Knight of Knights
 
                                           
Director: Sit Kwan
Year:  1966
Rating: 5.0

This was very early in the Shaw Brothers wuxia cycle and it shows in many ways. Shaw's main money makers were still historical dramas and Chinese opera, but wuxia was digging in with Come Drink with Me, Temple of the Red Lotus and The Twin Swords. The script for this was from the man who was to take the wuxia film into a new excessively bloody direction, Chang Cheh. The script is a bit of a mess and his signature is in it with a few very violent scenes but even more in a weird scene where the hero and heroine are getting out of their wet clothes with a blanket as a divider and suddenly a Chinese opera song breaks out narrating their desire to tear down the blanket and screw. This while a comrade is bravely fighting off hordes of men to save a damsel in distress. Easily one of the more peculiar scenes I have come across in a wuxia. The director is Sit Kwan more known for his musicals, The Lark and Blue Skies, and it shows in the action choreography. Not sure who was in charge of that, but it is slow and old-fashioned, though there is plenty of it.



In fact, the film begins with a twelve-minute mass action scene in which dozens of men are killed - some graphic severing of arms in that. Six men have shown up at a temple to look for criminals. Initially, it looks to be deserted but then an army of minions appear with a monk leading them. No idea at this point who are the good guys or the bad guys. Among the six is Chen Hung-lieh who was the villainous Jade Faced Tiger in Come Drink with Me and the bad guy in dozens of other films. So, I assumed the six men were the bad guys. Nope. The monk is a fake and he has lots of minions to get killed - also Wu Ma and Fan Mei-sheng among his top men. It is a good fight filled with traps and courage but by the end all six are dead. But there is a seventh who was not there.



Wen Su-chen (Chiao Chuang) is the seventh and he pretends to be a harmless student in order to stay at the temple and study and to see what is going on. A lot is going on. There are loads of women serving them and kidnapped women that are tortured and raped. The fake monks kidnap the wife of Ku Feng who is there as a carpenter. RIP to Ku Feng. He seems to show up in nearly every other Shaw film I watch. He was a great character actor - generally as a villain but not always - and his many action scenes are always a pleasure to watch. One of the great ones. His role here is a small one as was typical at the time for him, but they were to get bigger as the years passed.

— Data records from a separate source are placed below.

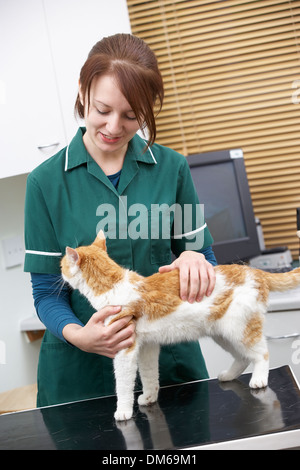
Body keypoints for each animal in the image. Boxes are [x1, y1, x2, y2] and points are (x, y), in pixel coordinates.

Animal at [61, 233, 300, 420]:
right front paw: (149, 397)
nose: (60, 272)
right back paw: (228, 376)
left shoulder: (124, 349)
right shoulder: (147, 346)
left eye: (62, 264)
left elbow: (123, 384)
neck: (113, 286)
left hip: (239, 329)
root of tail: (254, 271)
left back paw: (259, 378)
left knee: (261, 353)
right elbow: (149, 375)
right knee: (242, 357)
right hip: (222, 333)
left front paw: (123, 411)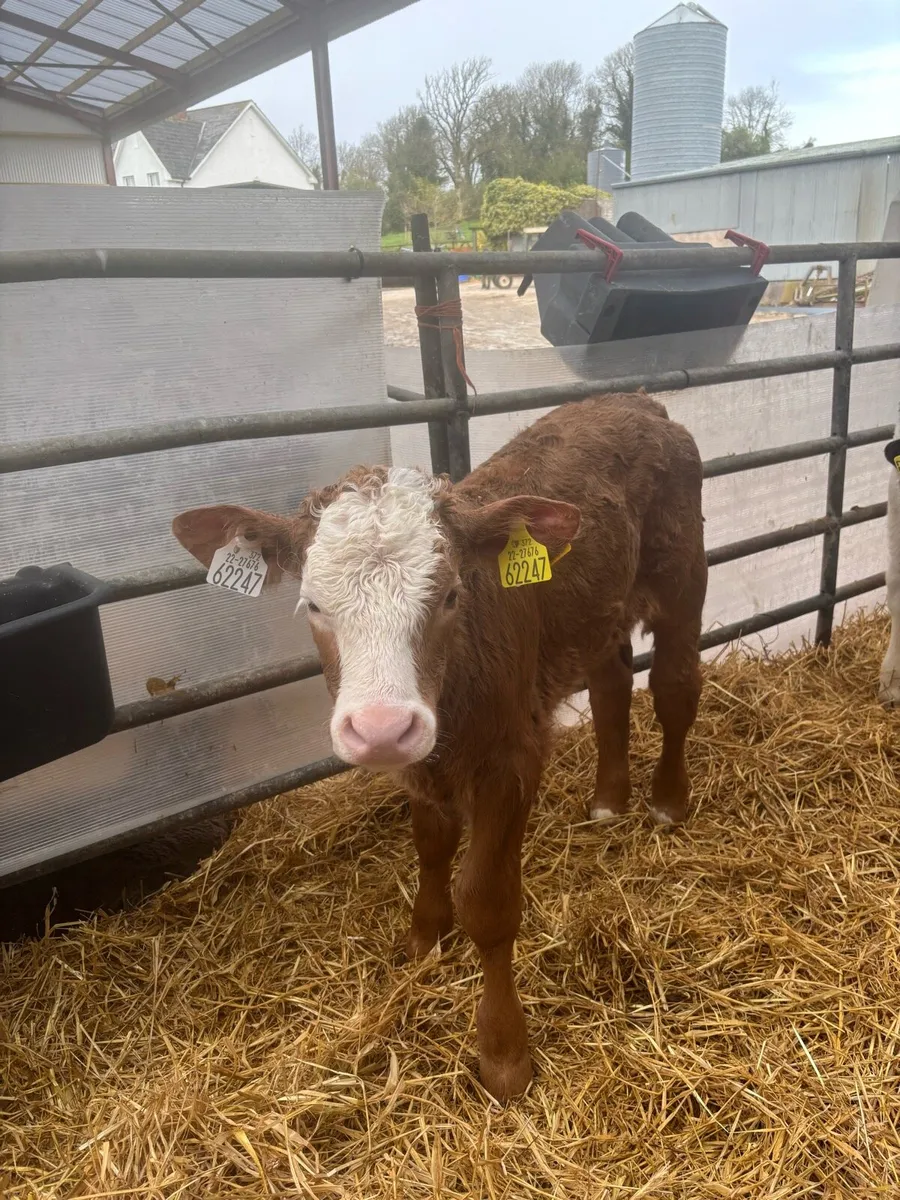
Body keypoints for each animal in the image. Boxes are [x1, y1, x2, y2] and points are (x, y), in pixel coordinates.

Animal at [172, 392, 708, 1100]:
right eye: (312, 604)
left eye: (453, 593)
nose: (379, 726)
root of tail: (636, 401)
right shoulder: (419, 761)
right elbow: (429, 842)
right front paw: (423, 940)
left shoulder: (511, 761)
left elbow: (489, 903)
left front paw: (504, 1054)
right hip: (598, 609)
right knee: (611, 683)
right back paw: (607, 800)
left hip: (684, 574)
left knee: (674, 685)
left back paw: (667, 801)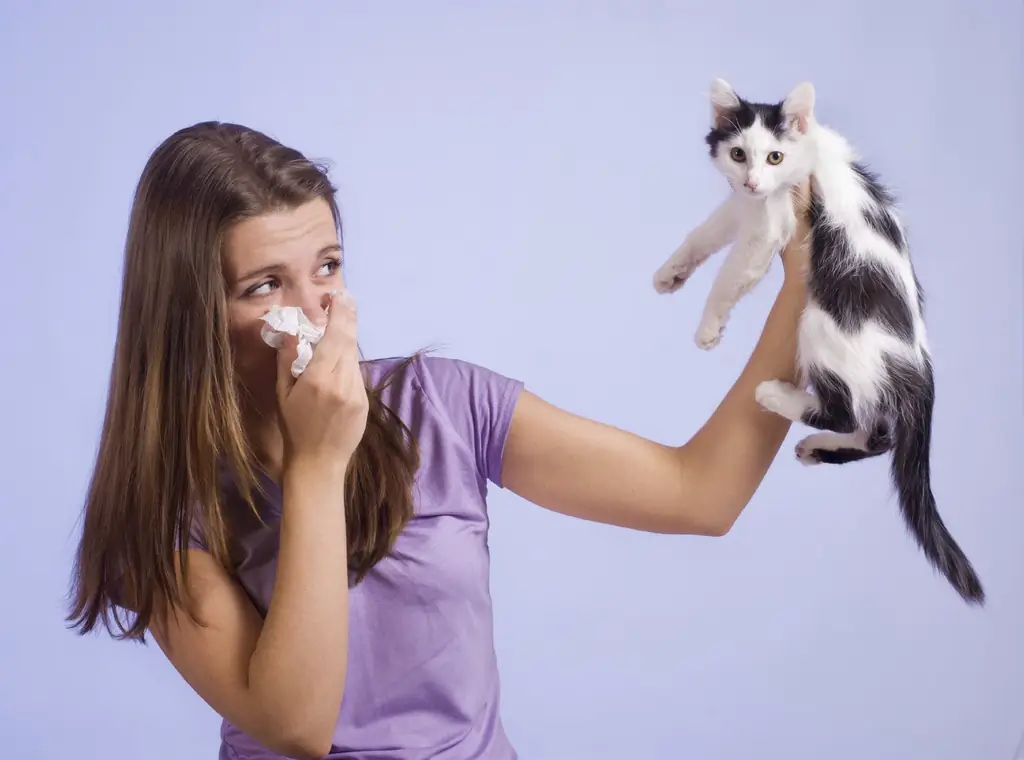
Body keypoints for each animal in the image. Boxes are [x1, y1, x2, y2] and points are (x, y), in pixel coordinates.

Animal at [655, 77, 815, 350]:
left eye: (775, 157)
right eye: (737, 154)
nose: (751, 183)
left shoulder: (765, 230)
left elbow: (727, 279)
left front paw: (708, 327)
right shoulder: (745, 203)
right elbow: (704, 234)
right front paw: (672, 270)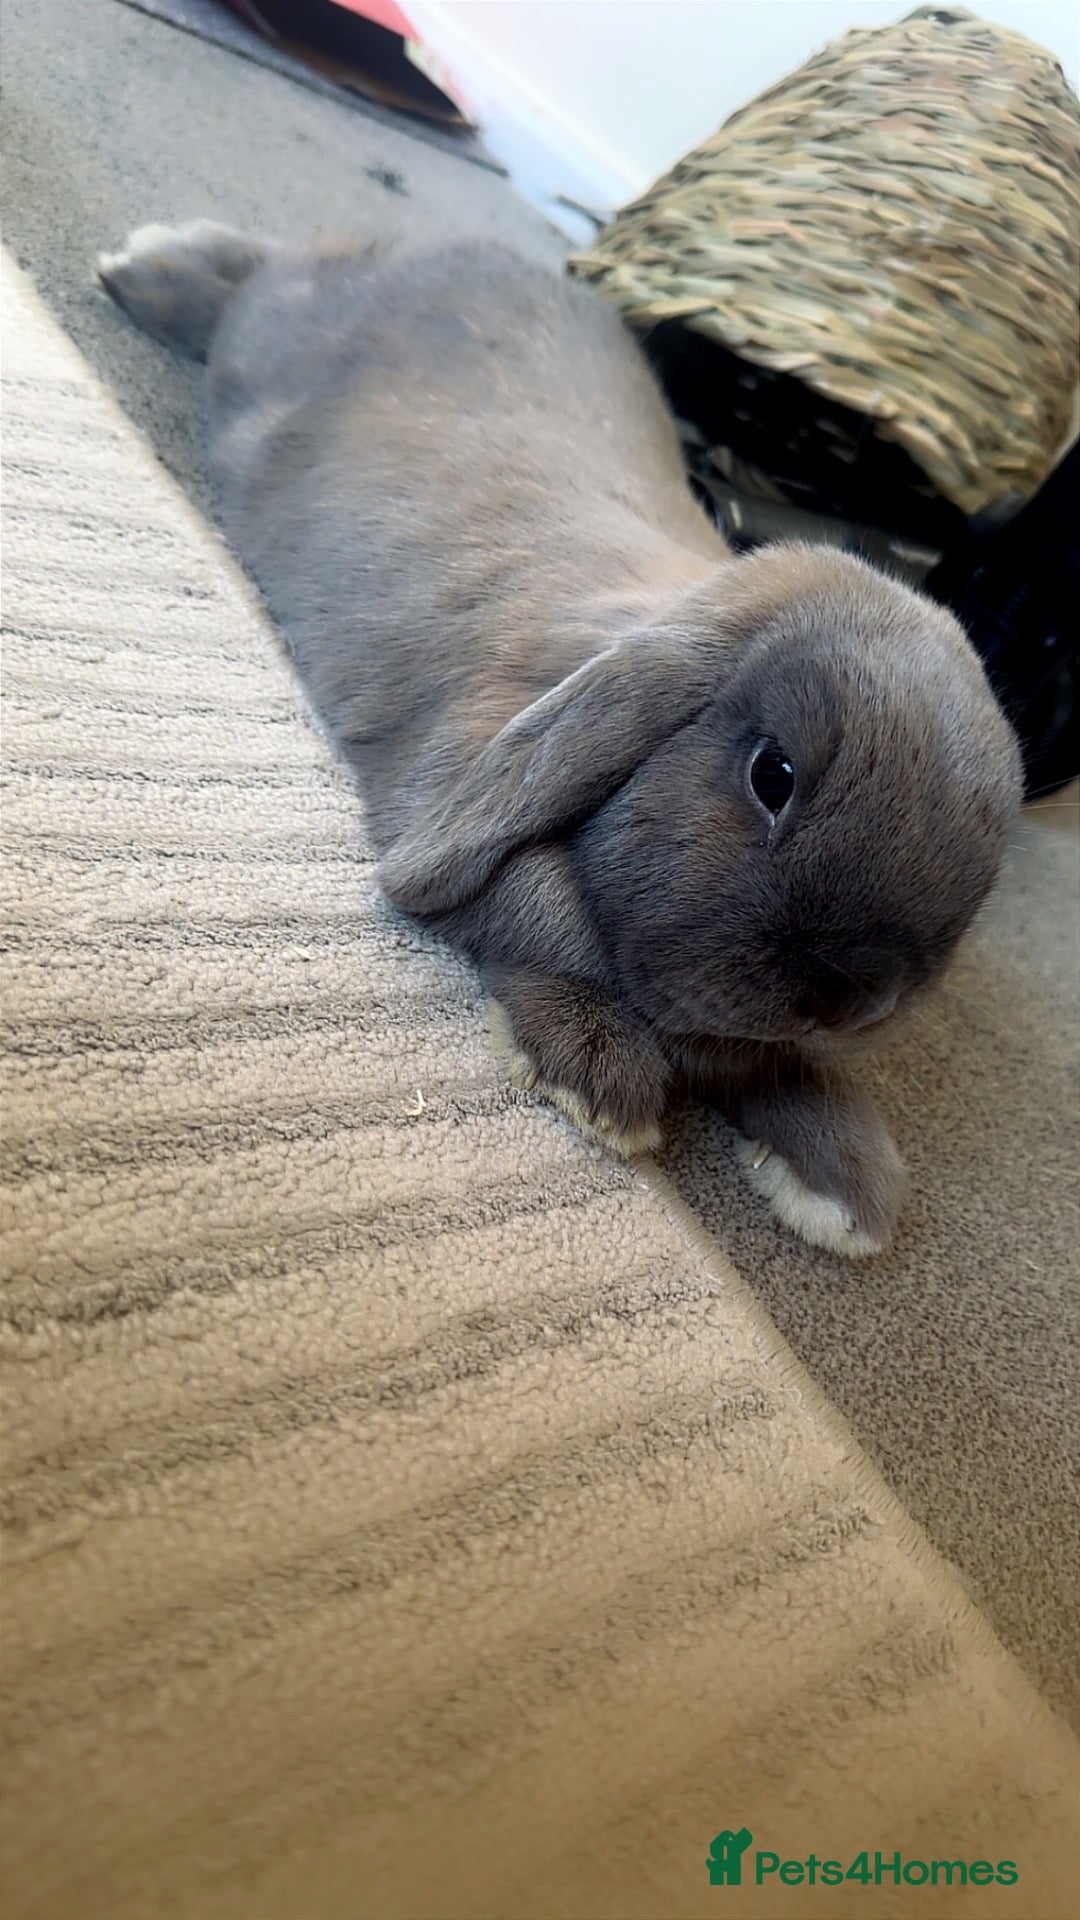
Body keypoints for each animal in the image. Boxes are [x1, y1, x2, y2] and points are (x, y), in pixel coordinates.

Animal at [96, 219, 1023, 1257]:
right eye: (773, 775)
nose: (847, 1001)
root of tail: (435, 238)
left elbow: (776, 1067)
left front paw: (847, 1187)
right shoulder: (453, 778)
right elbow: (540, 913)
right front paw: (600, 1074)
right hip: (272, 342)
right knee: (251, 286)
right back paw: (146, 265)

Su-chen has to protect the Inspector and his daughter from a corrupt governor who is in cahoots with the monks. The daughter is played by Lily Ho. Looking quite plump in some shots. I think she must have gone on a diet soon after because though she has no action scenes here within a year, she would be the Angel with the Iron Fists. Two other actresses with small parts would go on to become major players for Shaw as well - Li Ching as the daughter of Ku Feng and Lili Li Li-li as the maid to Lily Ho. There are some other actors who went on to fame later on - Yuen Wo-ping as one of the monks, Simon Yuen also as a monk and Mama Hung as one of the villagers. It isn't a great wuxia - Chiao Chuang doesn't have much presence nor action skills, the three actresses have little to do and the script looks to have been written in a hurry.